Abstract: Viruses and other bioagents are of high medical and biodefense concern and their detection at concentrations well below the threshold necessary to cause health hazards continues to be a challenge with respect to sensitivity, specificity, and selectivity. Ideally, assays for accurate and real time detection of viral agents and other bioagents would not necessitate any pre-processing of the analyte, which would make them applicable for example to bodily fluids (blood, sputum) and man-made as well as naturally occurring bodies of water (pools, rivers). We describe herein a robust biosensor that combines the sensitivity of surface acoustic waves (SAW) generated at a frequency of 325 MHz with the specificity provided by antibodies and other ligands for the detection of viral agents. In preferred embodiments, a lithium tantalate based SAW transducer with silicon dioxide waveguide sensor platform featuring three test and one reference delay lines was used to adsorb antibodies directed against Coxsackie virus B4 or the negative-stranded category A bioagent Sin Nombre virus (SNV), a member of the genus Hantavirus, family Bunyaviridae , negative-stranded RNA viruses. Rapid detection (within seconds) of increasing concentrations of viral particles was linear over a range of order of magnitude for both viruses, although the sensor was approximately 50x10 4 -fold more sensitive for the detection of SNV. For both pathogens, the sensor's selectivity for its target was not compromised by the presence of confounding Herpes Simplex virus type 1. The biosensor was able to detect SNV at doses lower than the load of virus typically found in a human patient suffering from hantavirus cardiopulmonary syndrome (HCPS). Further, in a proof-of-principle real world application, the SAW biosensor was capable of selectively detecting SNV agents in complex solutions, such as naturally occurring bodies of water (river, sewage effluent) without analyte pre-processing.

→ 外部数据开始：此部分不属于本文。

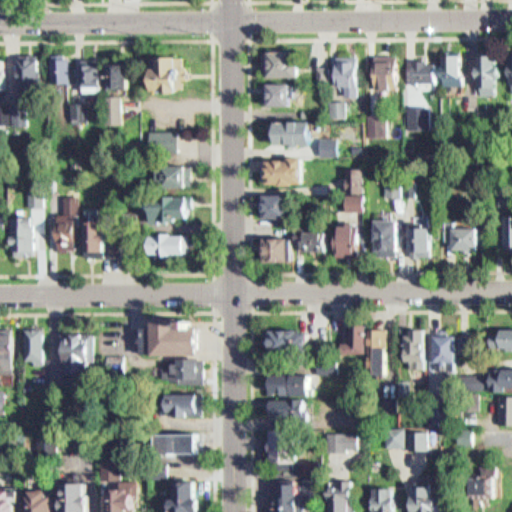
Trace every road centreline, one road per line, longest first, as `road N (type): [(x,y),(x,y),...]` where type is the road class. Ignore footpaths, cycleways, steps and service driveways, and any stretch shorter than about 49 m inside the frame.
road 1 (residential): [(235,511),(231,0)]
road 2 (residential): [(511,18),(233,20)]
road 3 (residential): [(511,290),(234,291)]
road 4 (residential): [(0,293),(234,291)]
road 5 (residential): [(233,20),(0,20)]
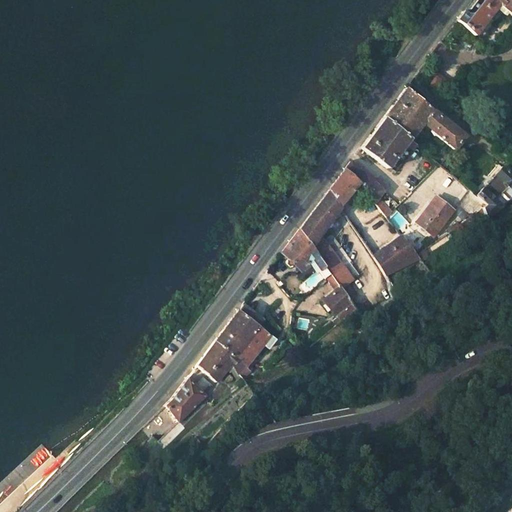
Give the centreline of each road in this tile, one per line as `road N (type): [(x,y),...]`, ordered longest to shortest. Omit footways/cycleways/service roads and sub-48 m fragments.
road 1 (primary): [(453,0),(177,368),(38,511)]
road 2 (secondary): [(511,347),(468,358),(398,410),(253,446),(197,511)]
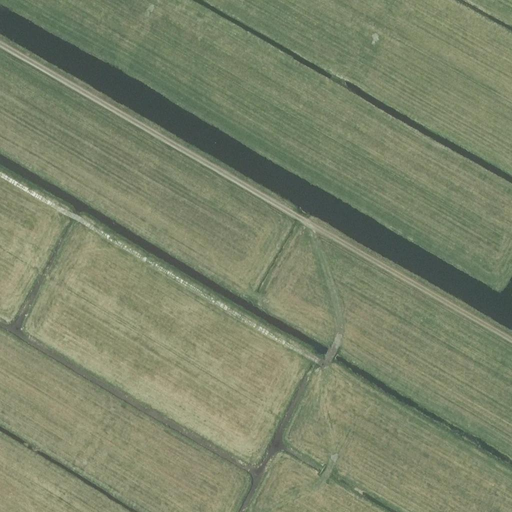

Abstract translation: 病毒和其他生物制剂具有高度的医学和生物防治问题，其浓度远远低于引起健康危害的阈值的检测在敏感性，特异性和选择性方面仍然是一个挑战。 理想情况下，用于准确和实时检测病毒试剂和其他生物标签的测定不需要对分析物进行任何预处理，这将使它们适用于例如体液（血液，痰）和人造的以及天然存在的 水体（游泳池，河流）。 我们在这里描述了一种强大的生物传感器，其结合了在325MHz频率下产生的表面声波（SAW）的灵敏度与由抗体和其他配体提供的用于检测病毒剂的特异性。 在优选实施例中，使用具有三个测试和一个参考延迟线的具有二氧化硅波导传感器平台的基于钽酸锂的SAW换能器来吸附针对柯萨奇病毒B4或负链A类生物剂Sin Nombre病毒（SNV）的抗体， 汉坦病毒属，布尼亚病毒科，负链RNA病毒的成员。 尽管传感器对于SNV检测的敏感度大约为50x104倍，但对于两种病毒而言，增加浓度的病毒颗粒的快速检测（在几秒钟内）是线性范围的数量级。 对于两种病原体，传感器对其目标的选择性不受1型混合型单纯疱疹病毒的存在的影响。生物传感器能够以低于患有汉坦病毒心肺综合征的人类患者的病毒载量的剂量来检测SNV （HCPS）。 此外，在原理现实应用中，SAW生物传感器能够选择性地检测复杂解决方案中的SNV试剂，例如天然存在的水体（河流，污水流出物），无需分析物预处理。